A fellow cynic speaks — with wisdom

 

Chris Wright reviewed David Graeber's (reportedly meandering) book, Bullshit Jobs.

 

Wright succinctly introduced his own interpretation of the escalating bullshit jobs phenomenon:

 

 

Ever since management began to take control of production away from workers, to centralize knowledge in its own ranks and reduce the worker to mere appendage of the machine . . . whole layers of unnecessary bureaucracy have existed.

 

Much of the bureaucracy has existed only to control and monitor the direct producers, to strip power from them and keep it in the hands of capitalists or their agents.

 

At the same time, it became ever more necessary to control markets and the public mind, through political and advertising propaganda.
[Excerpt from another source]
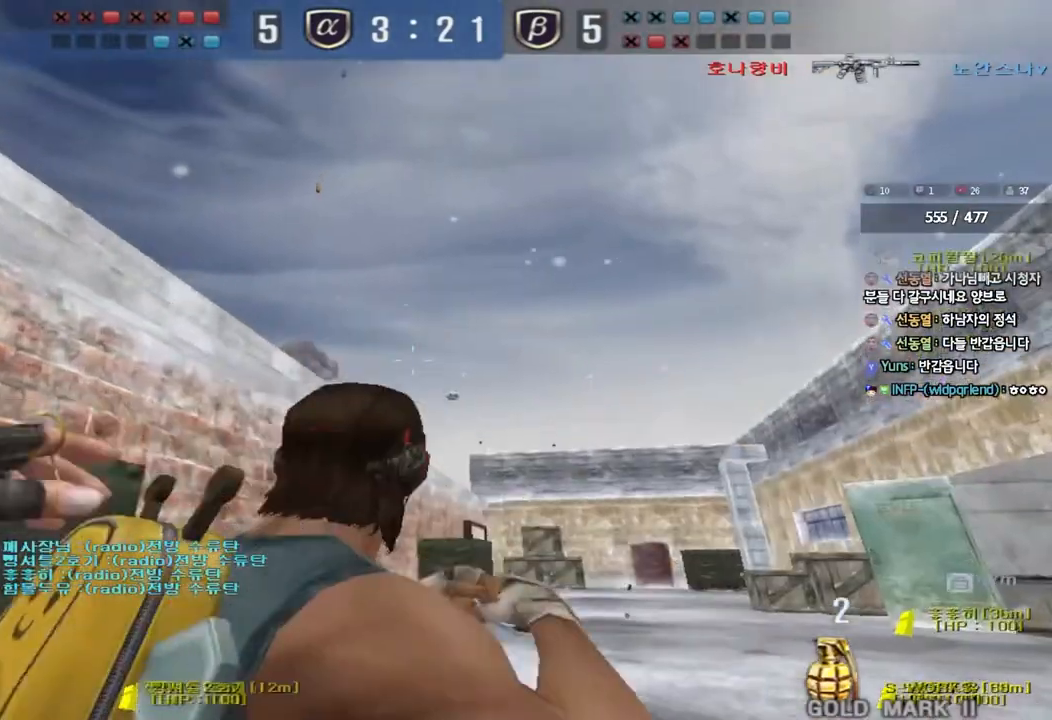
{"keys": ["a"], "events": [[50, "space", "down"], [100, "w", "up"], [183, "space", "up"], [217, "s", "down"], [233, "a", "down"], [500, "s", "up"]]}
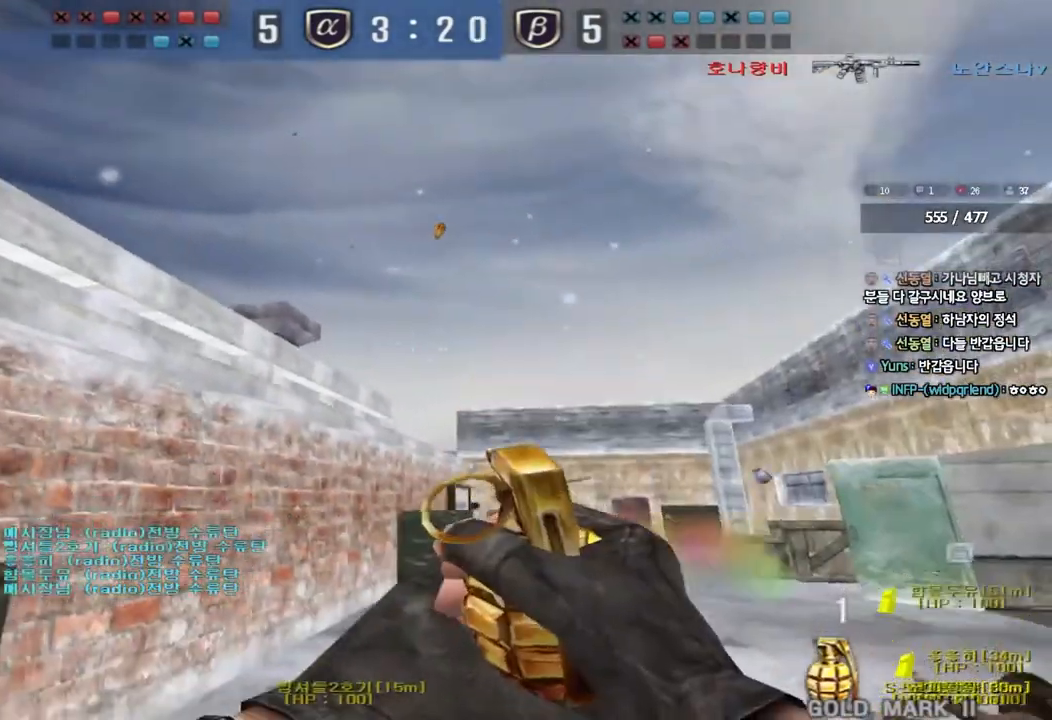
{"keys": ["space"], "events": [[17, "a", "up"], [67, "d", "down"], [83, "w", "down"], [417, "space", "down"], [450, "w", "up"], [467, "d", "up"]]}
Hence the rise of the public relations industry . . . .

 

[T]he proliferation of bullshit jobs is itself a form of population control, of keeping people subordinate in hierarchical structures, socialized into submission, atomized and alienated from one another.

 

African-American men are kept under control by being locked up in prisons, while whites are funneled into pointless jobs where they can be supervised and indoctrinated.

 

The system hasn’t been consciously designed for this purpose, but the reason it’s able to expand is that it serves the interests of power-structures.

 

© 2018 Chris Wright, On “Bullshit Jobs”, CounterPoint (14 August 2018)

 

 

To see how piling BS atop BS works in practice

 

You will want to read Wright's complete essay.

 

What he said is humorously persuasive, even if not scientifically demonstrated. Anecdote, similarly experienced by millions, arguably presents us with workable hypotheses.

 

However, I suppose that testing these hypotheses, given their widely experienced truth, would itself qualify as a bullshit job.

 

 

The moral? — Cultural failure can be (partly) measured by — the number of people it takes to do something that doesn't need to be done

 

A similar index is counting the number of people that it takes to repress humanity — with the purpose of profiting greedy elites.

 

American voting patterns indicate that virtually no one understands these combined phenomena. Propaganda and fuzzy thinking persuade people to vote against their interests.

 

Ergo, the value of Wright's insight.